In announcing his version of the state budget for fiscal year 2024-25, which starts July 1, McMaster recommended that the Republican-controlled Legislature pass stand-alone legislation that would “reallocate” at least $500 million from the state Homestead Exemption Fund to DOT for emergency bridge replacement and repairs. It was the single-largest proposed expenditure listed under his “Executive Budget Highlights.”

Lawmakers in 2006 passed a law eliminating all school operating property taxes for owner-occupied homes and increasing the state sales tax by a penny to make up the difference, with those revenues to be deposited in the Homestead Exemption Fund. In recent years, the fund has recorded a surplus, with an estimated total balance of $568.5 million by June 30, increasing to a projected $650.4 million by the end of next fiscal year, based on figures from the state Revenue and Fiscal Affairs Office.

McMaster proposed using $550 million, mainly in other state surplus funds, for the current fiscal year for bridge maintenance, though lawmakers rejected that plan in passing their respective budget versions.

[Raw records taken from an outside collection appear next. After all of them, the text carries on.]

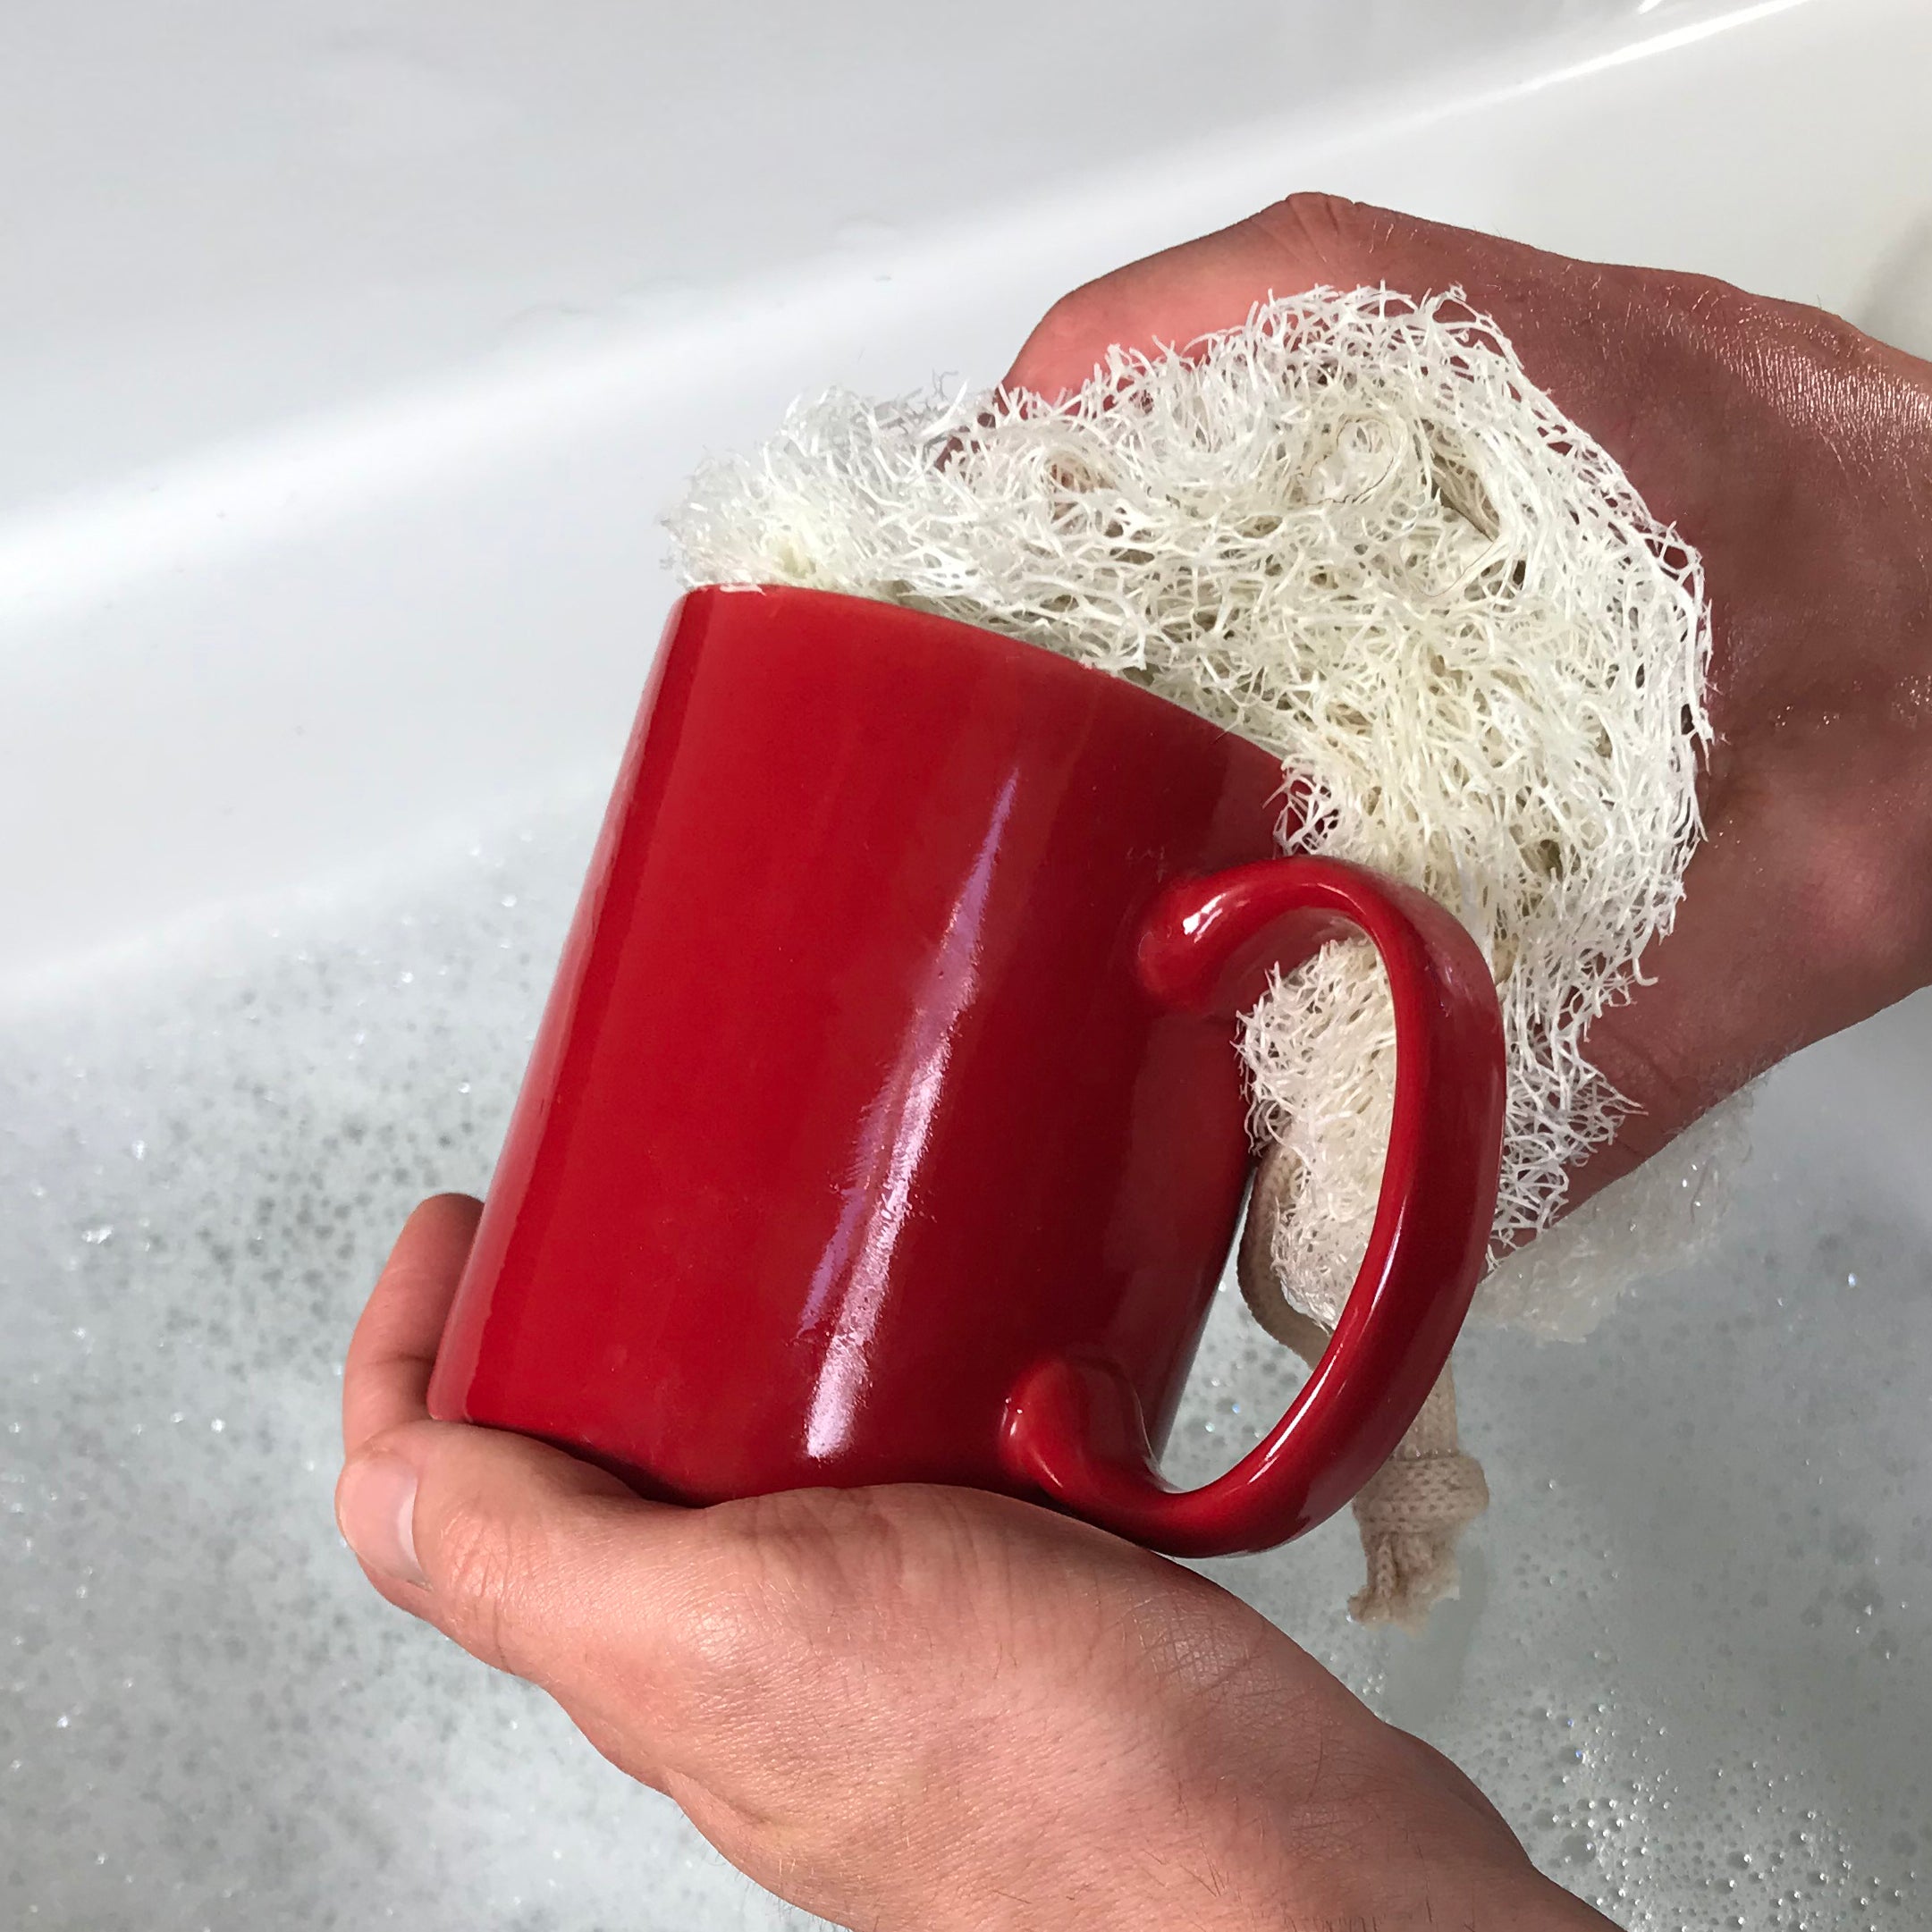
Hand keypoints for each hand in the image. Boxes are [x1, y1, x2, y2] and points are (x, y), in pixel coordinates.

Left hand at [337, 1195, 1608, 1930]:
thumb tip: (381, 1487)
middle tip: (621, 1209)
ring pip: (743, 1464)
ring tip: (778, 1233)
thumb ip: (547, 1570)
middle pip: (584, 1471)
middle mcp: (740, 1647)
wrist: (1274, 1855)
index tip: (458, 1226)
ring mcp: (868, 1622)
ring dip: (726, 1341)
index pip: (445, 1503)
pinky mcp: (994, 1588)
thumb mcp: (740, 1632)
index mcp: (647, 1654)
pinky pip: (892, 1465)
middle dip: (571, 1329)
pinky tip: (938, 1318)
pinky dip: (881, 1374)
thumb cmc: (1040, 1769)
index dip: (412, 1353)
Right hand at [1004, 194, 1931, 1203]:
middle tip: (999, 593)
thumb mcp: (1816, 897)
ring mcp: (1593, 389)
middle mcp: (1589, 366)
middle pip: (1266, 333)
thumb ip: (1610, 1061)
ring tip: (1085, 628)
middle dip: (1102, 450)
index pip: (1307, 295)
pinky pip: (1390, 439)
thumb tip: (1393, 1211)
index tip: (991, 482)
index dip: (1114, 369)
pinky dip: (1285, 518)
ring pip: (1318, 378)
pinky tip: (1251, 655)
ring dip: (1184, 480)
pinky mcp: (1604, 445)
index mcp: (1619, 410)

Instead, lawmakers in one week last March passed an amended resolution – with McMaster’s signature – designating $1.29 billion in projected and actual state surplus funds to bring a Scout Motors electric-vehicle assembly plant to South Carolina.

As The Nerve last year pointed out, the nearly $1.3 billion works out to be approximately $240 for every man, woman and child in the state. Looking at it another way, it represents more than 90% of the surplus as of Nov. 30 in gas-tax-hike revenues that are supposed to be used to fix deteriorating roads and bridges statewide.

McMaster’s proposed total state budget for next fiscal year is $40.88 billion, with includes state, federal and “other” funds. The 124-member House currently is crafting its own budget version for fiscal 2025, which likely will be changed by the 46-member Senate, with differences to be worked out in a conference commitment before going to McMaster for his veto consideration.

This fiscal year’s total state budget is $41.07 billion. The South Carolina Policy Council – the parent organization of The Nerve – has proposed that any increase in the state’s general fund for fiscal 2025 be limited to the rate of population growth plus inflation.